[WHAT YOU WILL DO]
**a)** Using the account of the 1982 Daytona 500 below, say whether each statement agrees with it. Answer yes or no and quote the deciding words. (i) Bobby Allison won in a Buick Regal. (ii) Several Chevrolet cars took part in the race. (iii) The lead changed hands 31 times during the race.
**b)** According to the account of the 1982 Daytona 500 below, how large was the live audience at the race?
**c)** Go on with the account of the 1982 Daytona 500 below, starting after its final sentence.

Segment Start: DOCUMENT EXTRACT

The 1982 Daytona 500, the 24th running of the event, was the first race of the 1982 NASCAR Winston Cup season. It was the first time that the Daytona 500 was the first race of the season.

Bobby Allison would take the win in the #88 Gatorade-sponsored Buick Regal. Allison holds the distinction of leading the most laps in consecutive Daytona 500s in 1981 and 1982, and then win the next year. A live audience of 120,000 patrons was there for the 194-minute race in which five cautions would slow the field for 34 laps; there were a total of 31 lead changes over the course of the 200 laps. Allison's margin of victory over Cale Yarborough was 23 seconds, more than half a lap.

No Chevrolet vehicles were in this race; the last time this happened was at the 1971 Space City 300 at Meyer Speedway in Texas.

This event marked the first Daytona 500 starts for Joe Ruttman, Ron Bouchard, Jim Sauter, Rick Wilson, Tom Sneva, Mark Martin, Delma Cowart, Rusty Wallace, and Lake Speed, the only Daytona 500 start for Lowell Cowell, and the last Daytona 500 starts for Roy Smith, Gary Balough, Tighe Scott, Stan Barrett, Bobby Wawak, Donnie Allison, Billie Harvey, and Joe Millikan.

Bumpergate 
Allison's win caused controversy when his rear bumper fell off during the race. Allison's car was apparently tapped from behind by Cale Yarborough as they raced through turns three and four early in the race. After contact, Allison's bumper peeled off and flew high into the air before landing back in traffic. Several cars either ran over the bumper or collided while trying to avoid it, causing a huge crash that brought out the race's first caution.

Segment End: DOCUMENT EXTRACT
Segment Start: DATASET EXCERPTS

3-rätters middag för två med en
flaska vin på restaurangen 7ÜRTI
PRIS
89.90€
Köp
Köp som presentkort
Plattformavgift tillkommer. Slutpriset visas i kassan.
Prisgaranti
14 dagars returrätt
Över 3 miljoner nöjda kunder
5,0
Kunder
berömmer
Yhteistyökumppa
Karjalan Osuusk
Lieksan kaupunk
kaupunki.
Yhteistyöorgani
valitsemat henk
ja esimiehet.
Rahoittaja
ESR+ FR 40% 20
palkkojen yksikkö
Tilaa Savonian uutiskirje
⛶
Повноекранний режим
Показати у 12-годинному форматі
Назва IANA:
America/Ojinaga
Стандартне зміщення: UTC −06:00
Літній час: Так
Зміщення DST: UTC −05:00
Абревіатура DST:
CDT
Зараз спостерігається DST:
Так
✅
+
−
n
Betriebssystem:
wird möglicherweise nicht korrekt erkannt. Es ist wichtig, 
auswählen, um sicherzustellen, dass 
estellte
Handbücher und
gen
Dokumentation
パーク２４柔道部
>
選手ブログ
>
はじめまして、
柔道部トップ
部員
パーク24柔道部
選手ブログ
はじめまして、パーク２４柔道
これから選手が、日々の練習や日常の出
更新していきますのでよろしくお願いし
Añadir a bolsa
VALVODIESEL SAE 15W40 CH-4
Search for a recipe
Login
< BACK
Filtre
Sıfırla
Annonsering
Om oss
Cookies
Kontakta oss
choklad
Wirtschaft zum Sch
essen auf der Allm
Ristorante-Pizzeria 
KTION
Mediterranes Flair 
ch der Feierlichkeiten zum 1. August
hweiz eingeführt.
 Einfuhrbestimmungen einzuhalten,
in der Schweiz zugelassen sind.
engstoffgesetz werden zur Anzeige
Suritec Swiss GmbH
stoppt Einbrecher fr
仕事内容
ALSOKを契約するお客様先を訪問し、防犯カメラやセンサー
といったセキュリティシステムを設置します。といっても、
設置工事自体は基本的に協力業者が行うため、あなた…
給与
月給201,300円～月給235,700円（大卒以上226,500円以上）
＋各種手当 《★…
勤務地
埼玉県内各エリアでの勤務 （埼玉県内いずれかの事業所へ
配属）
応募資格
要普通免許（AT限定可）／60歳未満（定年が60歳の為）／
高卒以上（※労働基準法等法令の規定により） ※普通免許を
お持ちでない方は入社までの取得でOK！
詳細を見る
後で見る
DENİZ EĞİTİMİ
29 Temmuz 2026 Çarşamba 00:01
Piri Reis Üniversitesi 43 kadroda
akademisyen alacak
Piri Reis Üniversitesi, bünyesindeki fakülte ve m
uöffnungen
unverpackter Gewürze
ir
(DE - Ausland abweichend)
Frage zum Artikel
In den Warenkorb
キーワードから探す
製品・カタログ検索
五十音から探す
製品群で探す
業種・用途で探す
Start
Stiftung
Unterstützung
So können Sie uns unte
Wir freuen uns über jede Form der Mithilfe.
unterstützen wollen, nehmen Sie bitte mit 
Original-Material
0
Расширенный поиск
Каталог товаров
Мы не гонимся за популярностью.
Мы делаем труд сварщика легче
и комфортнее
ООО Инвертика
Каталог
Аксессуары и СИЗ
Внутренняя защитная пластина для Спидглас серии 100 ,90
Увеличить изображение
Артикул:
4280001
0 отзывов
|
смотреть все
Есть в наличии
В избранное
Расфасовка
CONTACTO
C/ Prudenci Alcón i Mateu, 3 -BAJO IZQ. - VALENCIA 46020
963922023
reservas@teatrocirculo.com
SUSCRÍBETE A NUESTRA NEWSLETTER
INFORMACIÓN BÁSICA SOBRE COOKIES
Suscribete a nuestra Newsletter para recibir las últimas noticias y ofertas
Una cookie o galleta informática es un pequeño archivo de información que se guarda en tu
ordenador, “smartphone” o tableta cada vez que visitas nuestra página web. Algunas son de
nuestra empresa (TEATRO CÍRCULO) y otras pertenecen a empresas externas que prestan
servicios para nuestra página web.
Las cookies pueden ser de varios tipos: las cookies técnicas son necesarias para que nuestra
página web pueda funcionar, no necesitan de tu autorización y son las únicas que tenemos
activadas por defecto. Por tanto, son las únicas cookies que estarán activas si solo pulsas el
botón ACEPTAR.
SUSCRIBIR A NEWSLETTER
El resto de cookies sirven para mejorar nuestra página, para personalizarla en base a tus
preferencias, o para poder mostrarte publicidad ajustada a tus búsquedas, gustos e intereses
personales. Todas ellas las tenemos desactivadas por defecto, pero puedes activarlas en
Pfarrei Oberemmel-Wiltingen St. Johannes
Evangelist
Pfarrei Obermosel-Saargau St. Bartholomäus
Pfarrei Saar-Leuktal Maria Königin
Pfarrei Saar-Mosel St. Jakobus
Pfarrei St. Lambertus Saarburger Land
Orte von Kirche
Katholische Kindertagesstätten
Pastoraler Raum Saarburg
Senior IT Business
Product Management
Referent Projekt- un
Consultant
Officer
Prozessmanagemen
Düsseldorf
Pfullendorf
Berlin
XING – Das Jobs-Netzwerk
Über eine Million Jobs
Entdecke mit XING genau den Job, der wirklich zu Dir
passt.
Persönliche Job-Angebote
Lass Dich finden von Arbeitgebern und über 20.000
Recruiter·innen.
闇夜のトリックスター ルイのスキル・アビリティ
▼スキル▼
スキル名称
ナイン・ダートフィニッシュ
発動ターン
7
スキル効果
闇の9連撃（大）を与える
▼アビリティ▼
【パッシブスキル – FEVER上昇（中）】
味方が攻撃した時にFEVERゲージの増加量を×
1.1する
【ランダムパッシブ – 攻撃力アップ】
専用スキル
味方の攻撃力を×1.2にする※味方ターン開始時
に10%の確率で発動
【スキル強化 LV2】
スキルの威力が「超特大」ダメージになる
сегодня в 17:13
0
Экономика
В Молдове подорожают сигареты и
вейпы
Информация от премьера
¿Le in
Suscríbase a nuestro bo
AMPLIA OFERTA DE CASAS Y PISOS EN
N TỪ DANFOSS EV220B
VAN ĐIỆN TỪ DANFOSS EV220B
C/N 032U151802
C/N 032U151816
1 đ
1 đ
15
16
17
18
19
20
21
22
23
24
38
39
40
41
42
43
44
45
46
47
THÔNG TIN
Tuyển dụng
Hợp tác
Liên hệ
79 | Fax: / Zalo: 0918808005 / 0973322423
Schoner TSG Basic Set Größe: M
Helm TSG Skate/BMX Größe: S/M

Segment End: DATASET EXCERPTS

[RESULTS OF THE EXERCISE]
**a)**
(i) Yes: "Bobby Allison would take the win in the #88 Gatorade-sponsored Buick Regal."
(ii) No: "No Chevrolet vehicles were in this race"
(iii) Yes: "there were a total of 31 lead changes over the course of the 200 laps"

**b)** 120,000 patrons.

**c)**
After the bumper was off Allison's car, it was consistently faster than the competition allowing him to pull away to a significant lead despite other drivers working together in the draft.

Yarborough's crew chief, Tim Brewer, later intimated that Allison's team had intended for the bumper to come off because they knew it would offer a major aerodynamic advantage, either using hollow bolts or very thin wire to attach it superficially to the car. Allison and his crew chief Gary Nelson denied that and continue to deny it to this day.

Results

Consolation race
Fourteen cars competed in a consolation race for non-qualifiers. Slick Johnson started from the pole in the event; he finished second, with Tim Richmond winning the 30-lap race. Ronnie Thomas, Bill Meazel and James Hylton rounded out the top five.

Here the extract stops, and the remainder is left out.